Lamentablemente, a pesar de haber buscado desesperadamente a su alma gemela, Grayson nunca había encontrado a alguien así. Cada vez que tenía esperanzas, terminaba decepcionado, y la frustración lo llevaba a buscar nuevas esperanzas.
Cada vez que miraba a alguien, veía afecto en sus ojos, pero nunca lo sentía por sí mismo. ¿Cómo se sentiría eso? Grayson quería saberlo desesperadamente. Era tan injusto que algo que claramente existía no pudiera encontrarlo.
Bebió su copa de vino con amargura.
Para cuando terminó la comida, George estaba completamente borracho. Su pronunciación era incoherente y una sonrisa no abandonaba su rostro. Era obvio que estaba en un estado de éxtasis, como si estuviera soñando despierto. Para cuando salieron del restaurante, apenas podía caminar.
—Yo manejaré, dame las llaves.
Dane extendió la mano, pero George negó con la cabeza, riendo.
—No, yo te llevaré…
—Estás borracho. Tú también bebiste.
Dane miró brevemente a Grayson y luego volvió a George.
—Soy el único que no bebió. Así que yo manejaré.
—No puedo…
George siguió resistiéndose, pero Dane no estaba dispuesto a perder más tiempo. Dane le dio un golpe en el hombro, y George, desprevenido, retrocedió tambaleándose. Casi se cae, pero chocó contra un hombre que estaba detrás de él, logrando mantenerse en pie.
—Sujétalo.
Dane le ordenó a Grayson y, sin más, registró los bolsillos de George. Encontró las llaves fácilmente y se dirigió hacia el auto.
—Ufff…
Grayson miró al hombre, que parecía un cachorro desanimado, y le dio unas palmaditas en el hombro.
—Anímate, al menos tuvimos un almuerzo agradable, ¿no? Eso es suficiente.
George levantó la cabeza y lo miró.
—¿De verdad?
—Claro, por supuesto. Es un recuerdo que durará toda la vida, ¿no?
Grayson soltó las palabras vacías que cualquiera diría en esa situación, y George emitió un sonido similar al de un cachorro. Grayson no pudo evitar reírse brevemente. En ese momento, Dane abrió la puerta del auto y se acercó.
—Dámelo.
Dane tomó a George en sus brazos y le dijo a Grayson:
—Yo llevaré a George a su casa. Tú ve por tu cuenta.
—¿Qué?
Grayson, sorprendido por la situación inesperada, no pudo evitar preguntar. Pero Dane, con indiferencia, continuó:
—Puedes tomar un taxi o algo. Entonces, yo me voy…
—Espera…
Justo cuando Grayson iba a decir algo, George, que había apoyado su cabeza en el pecho de Dane, la levantó y parpadeó con ojos soñolientos.
—Oye, ¿qué tal si vamos a mi casa y tomamos otra copa?

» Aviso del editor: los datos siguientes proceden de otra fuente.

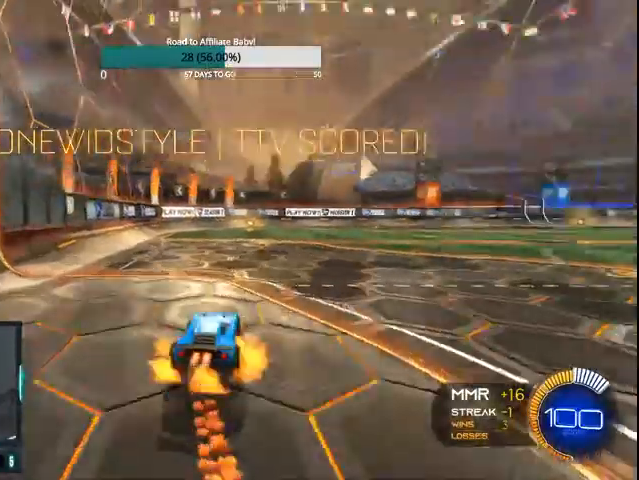
Gameplay with a controller (PlayStation layout); each line is a JSON object with the inputs held at the frame after it. "events" lists button and stick changes between this image and that frame as [ms after this image, input, new state], when the widget could be followed in between.
{"buttons": ["CROSS", "CIRCLE", "L1", "R2"], "left_stick": "up-left", "right_stick": "center", "events": [[67, "L1", "down"], [167, "CROSS", "up"], [167, "left_stick", "up-left"], [233, "CROSS", "down"]]}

Grayson frunció el ceño ante la pronunciación borrosa, pero la reacción de Dane fue diferente.
—Por qué no.
Con una leve sonrisa, Dane respondió, y George de repente se enderezó y gritó sorprendido.
—¿En serio?
—¿No estabas borracho?
Grayson, exasperado, preguntó al ver la pronunciación clara y la mirada enfocada de George, que momentos antes parecía desorientado. George se sobresaltó de nuevo, pero Dane respondió con indiferencia:
—Mejor así, no me acuesto con alguien borracho.